→ The problem: Return every line below verbatim, leaving out the pictures.

Available data Start Marker

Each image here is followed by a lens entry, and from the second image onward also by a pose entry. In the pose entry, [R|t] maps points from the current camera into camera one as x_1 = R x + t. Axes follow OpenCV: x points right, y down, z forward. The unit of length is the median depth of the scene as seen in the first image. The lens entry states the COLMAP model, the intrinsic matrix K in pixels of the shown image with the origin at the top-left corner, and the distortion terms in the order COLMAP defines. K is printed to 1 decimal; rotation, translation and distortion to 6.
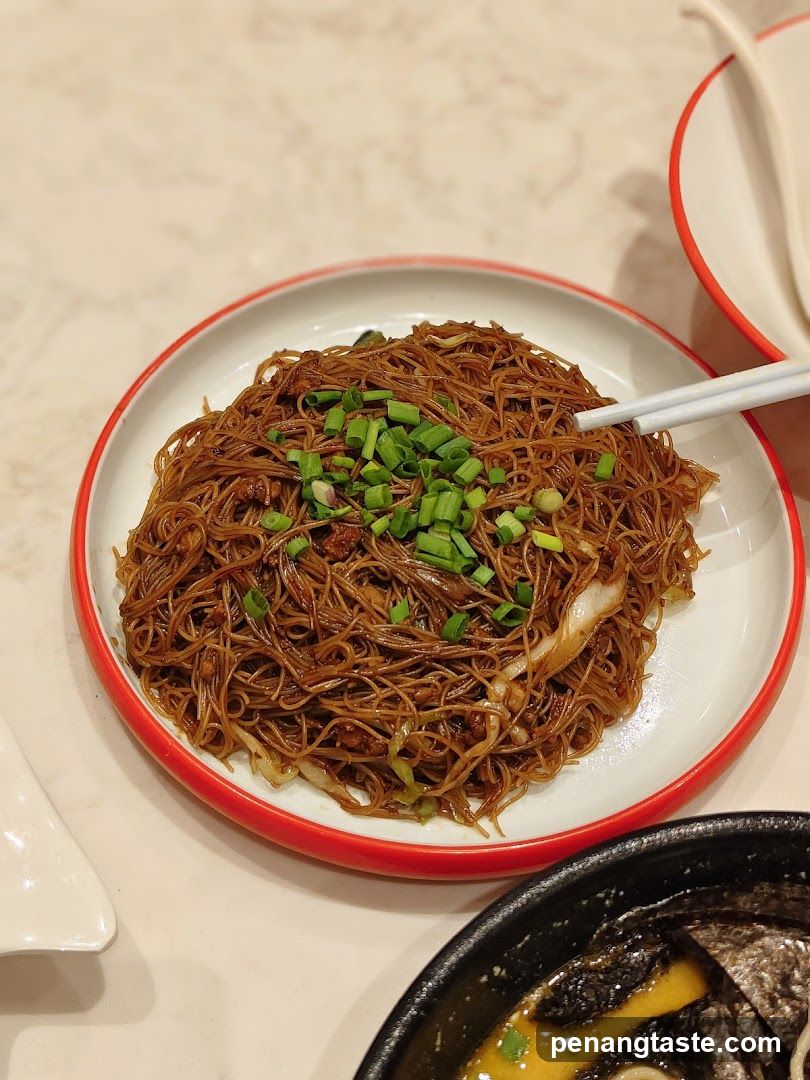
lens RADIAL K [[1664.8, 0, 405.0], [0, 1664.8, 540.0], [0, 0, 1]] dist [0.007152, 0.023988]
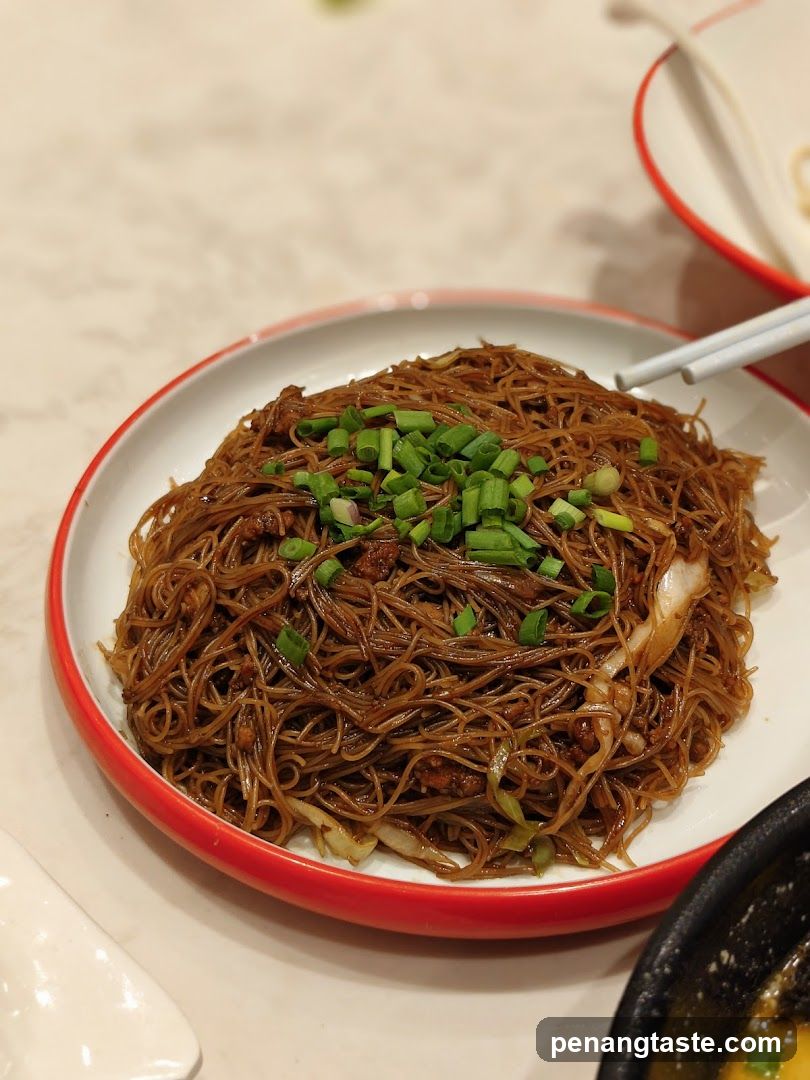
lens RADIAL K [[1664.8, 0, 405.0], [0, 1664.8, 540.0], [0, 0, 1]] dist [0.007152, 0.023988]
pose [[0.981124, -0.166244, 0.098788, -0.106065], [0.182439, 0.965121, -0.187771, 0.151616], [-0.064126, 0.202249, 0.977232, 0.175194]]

Available data End Marker

→ Solution below:
Each image here is followed by a lens entry, and from the second image onward also by a pose entry. In the pose entry, [R|t] maps points from the current camera into camera one as x_1 = R x + t. Axes follow OpenCV: x points right, y down, z forward. The unit of length is the median depth of the scene as seen in the first image. The lens entry states the COLMAP model, the intrinsic matrix K in pixels of the shown image with the origin at the top-left corner, and the distortion terms in the order COLMAP defines. K is printed to 1 decimal; rotation, translation and distortion to 6.
lens RADIAL K [[1664.8, 0, 405.0], [0, 1664.8, 540.0], [0, 0, 1]] dist [0.007152, 0.023988]
lens RADIAL K [[1664.8, 0, 405.0], [0, 1664.8, 540.0], [0, 0, 1]] dist [0.007152, 0.023988]
pose [[0.981124, -0.166244, 0.098788, -0.106065], [0.182439, 0.965121, -0.187771, 0.151616], [-0.064126, 0.202249, 0.977232, 0.175194]]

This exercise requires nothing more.